His best roles were not comic, at all, but compassionate and revolutionary. His best was as the impassioned teacher in Peter Weir’s brilliant 1989 film, “Dead Poets Society.” Here’s what I wrote about that last year in my book, Extraordinary Hearts, where I refer to the movie as a “prequel” to the modern gay liberation movement:

“The beautiful film portrayed fellow students, inspired by the works of gay poet Walt Whitman, rising up against boorish, male dominated authoritarianism to cry out to the teacher fired for inspiring the tragic boy. ‘Oh Captain, My Captain!’ quoting Whitman’s poetic eulogy to the death of Abraham Lincoln, they repeated as, one by one, they defied orders to desist to stand on their desks and pay homage to the man who’d kindled in them the fire of their creative spirits.”

“The man who’d kindled in them the fire of their creative spirits.” How perfect a description of Robin Williams, himself! His portrayal of that role in that movie made the climactic scene seem far from “over the top:” not only believable, but inevitable and necessary.

“The tragic boy” in the movie, as I described in an earlier paragraph in my book, committed suicide because the strongest pressure against his desire to pursue acting came from his father.

“Such is often the case,” I wrote, “But society fears taking that on, focusing instead on bullies in the school yard. The suicide in ‘Dead Poets Society’ resulted from parental, not peer pressure.”

The suicide was blamed on the Robin Williams character’s encouragement that the boy defy his father in favor of his own true passion.

Thus, it led to the film ending with the expression of “Oh Captain, My Captain” defiance by the students as the teacher, fired from the school, departed his classroom.

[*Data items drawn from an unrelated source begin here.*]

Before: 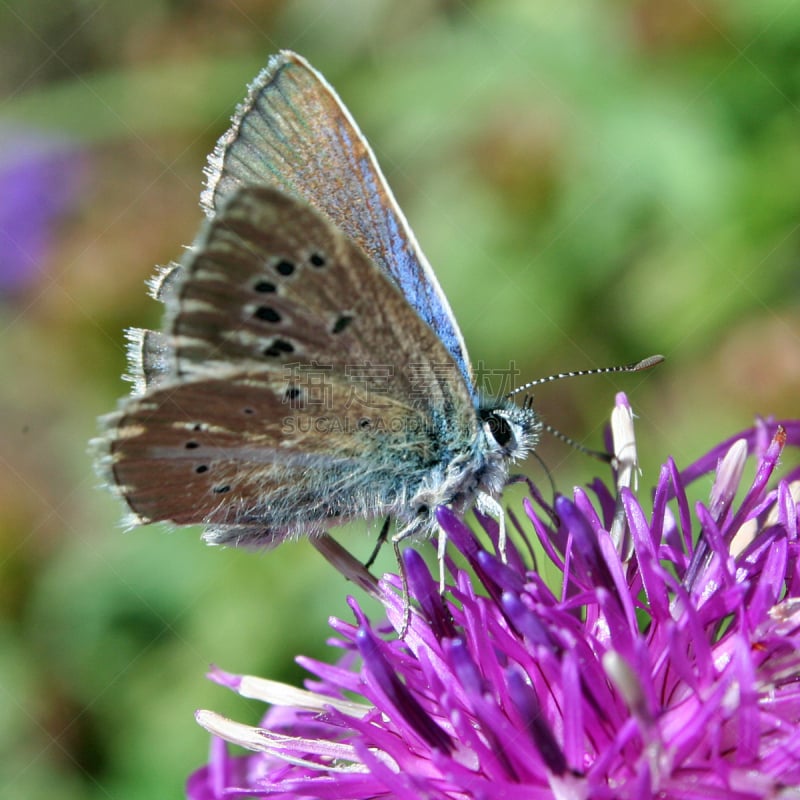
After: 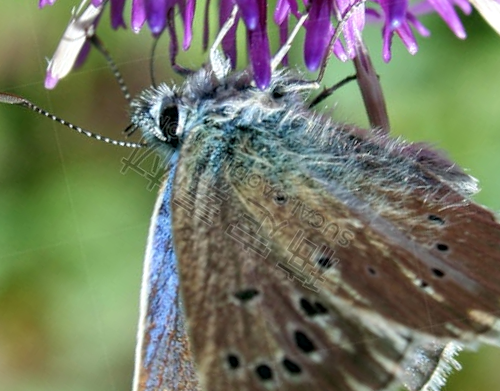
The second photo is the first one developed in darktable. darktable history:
local contrast: highlights 102%, shadows 99%, detail 119%, midtone range 0.2
crop and rotate: angle 147.61°, left 9.1%, top 15.559%, right 4.562%, bottom 16.985%
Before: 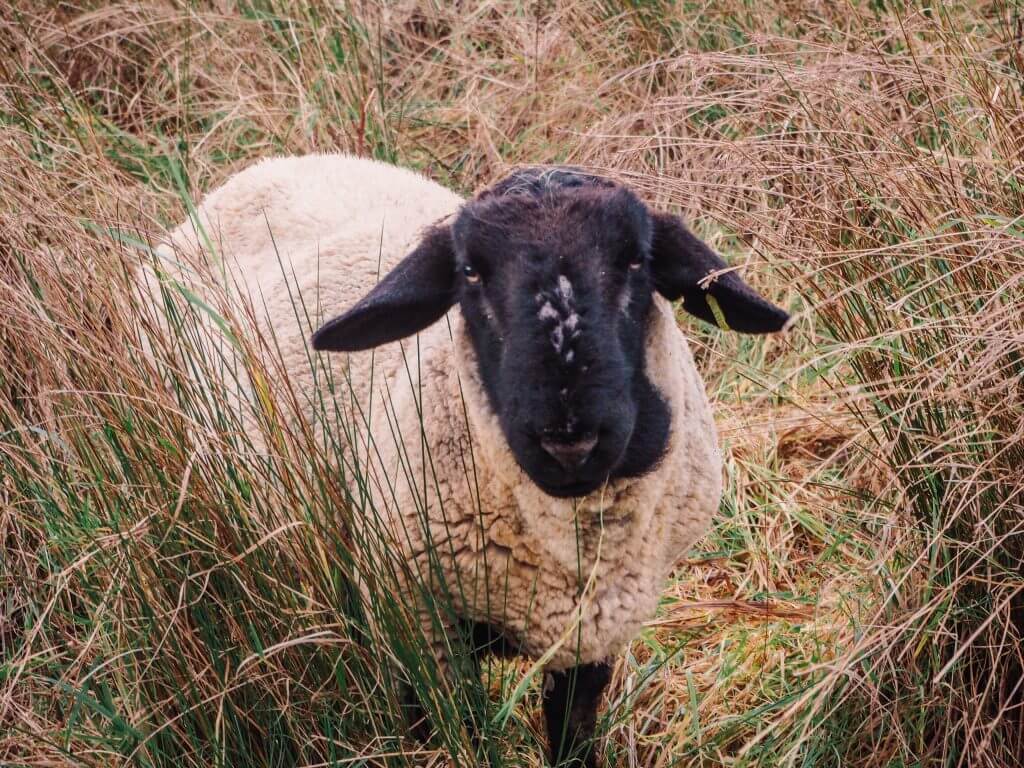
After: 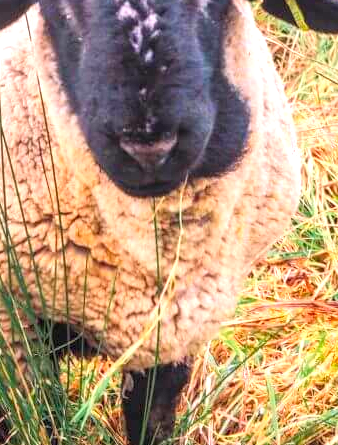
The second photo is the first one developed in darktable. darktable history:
exposure: black level correction 0, exposure 1 EV, compensate highlight preservation false
local contrast: on, module defaults
crop: left 41.136%, top 39.165%, right 25.855%, bottom 2.875%
contrast brightness saturation: contrast 0.067, brightness 0.18, saturation 0.41
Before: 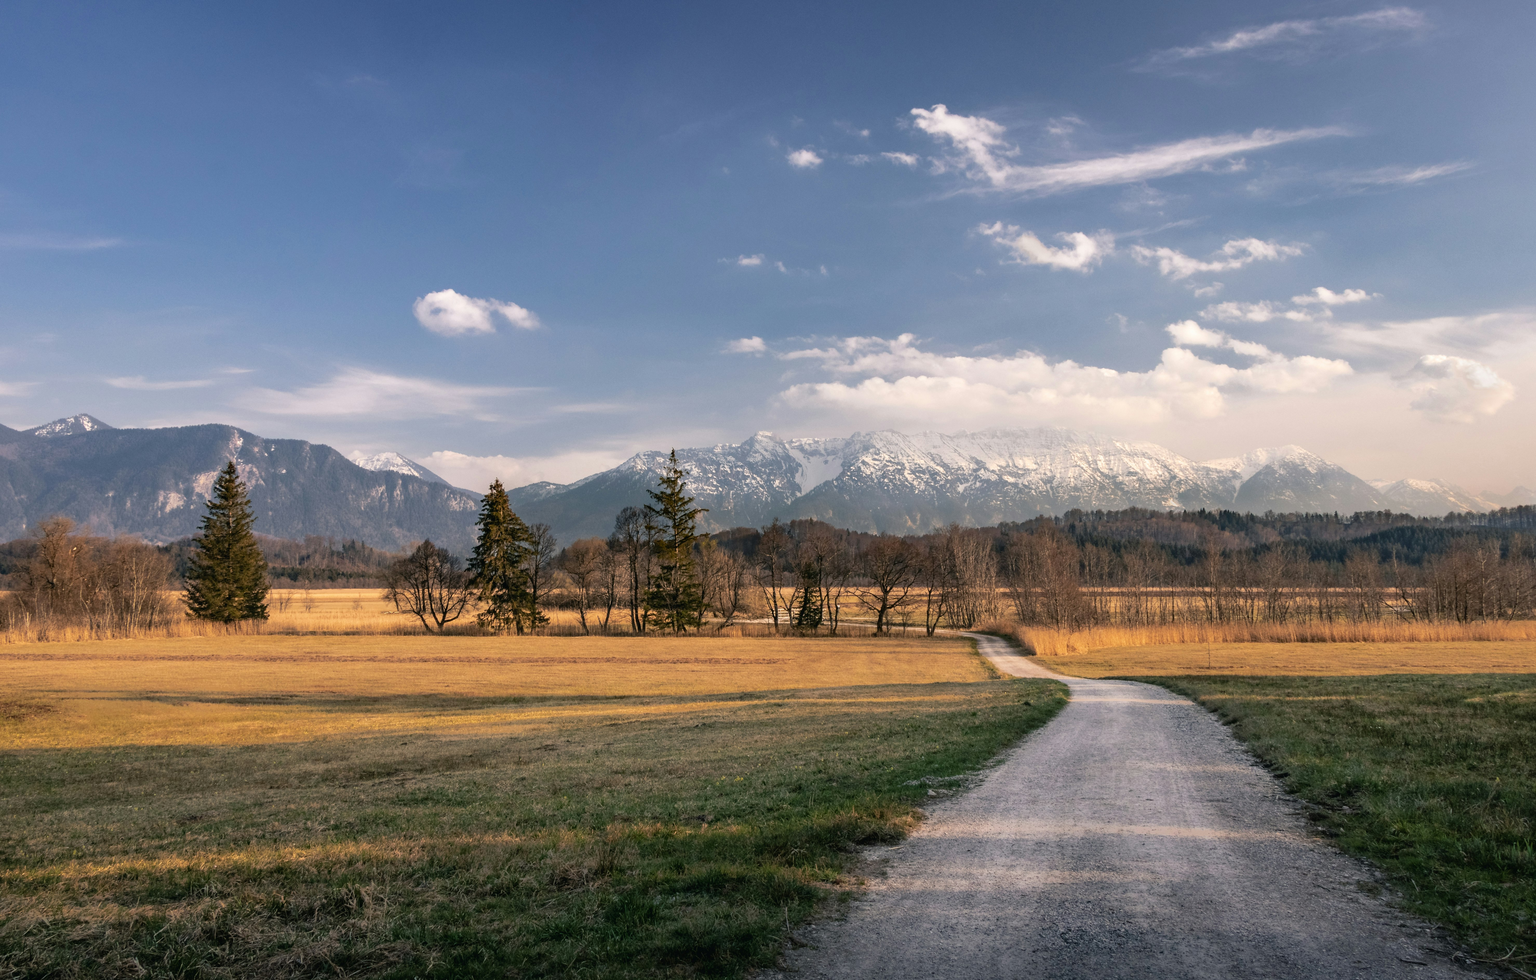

Serious acting roles pursued by Robin Williams characteristically had him playing the role of a thoughtful mentor encouraging self-enlightenment and courage to stand against male dominated social expectations in younger characters, including in “Good Will Hunting,” “Hook” and even “Mrs. Doubtfire.”

This proved to be the essence of who he was, and it manifested itself in so much of the giving, good work he did in the real world.He was truly a gold star, lifetime member of what author E.M. Forster, as I’ve cited before, called “An aristocracy of the sensitive, the considerate and the plucky…the true human tradition, the one permanent victory of our queer race over cruelty and chaos.”

Forster staked his hope for humanity on this “aristocracy” even as the world, when he wrote those words in 1939, was on the brink of another World War.

Indeed, the leading player in “Dead Poets Society” not in the cast was the great American poet Walt Whitman, another top tier member of that “aristocracy,” who wrote in his great work, Leaves of Grass, compiled over years in the latter half of the 19th century. In that, he declared, “The attitude of great poets is to cheer up slaves and horrify despots.”

Whitman, as I wrote in Extraordinary Hearts, “coined the term, ‘great poet,’ to describe sensibilities that are commensurate with the exercise of democracy in the young American republic,” entirely in keeping with Forster’s “aristocracy of the sensitive.”

“Whitman carved out a universal notion of the ‘great poet’ who stands staunchly for equality of all persons, on the side of the plight of the working poor and the oppressed, and for the merits of science, invention, beauty, sensuality, art and reason to lift humanity towards a better place…The ‘great poet’ has command over the entire world by bringing the unique and passionate alternate perspective that drives a constructive non-conformity toward equality, democracy and justice.”

No wonder hateful tools of the ruling class like Rush Limbaugh have so cruelly trashed the late Robin Williams. Williams, Whitman and the “Dead Poets Society” represent everything male chauvinist thugs running the world fear and hate.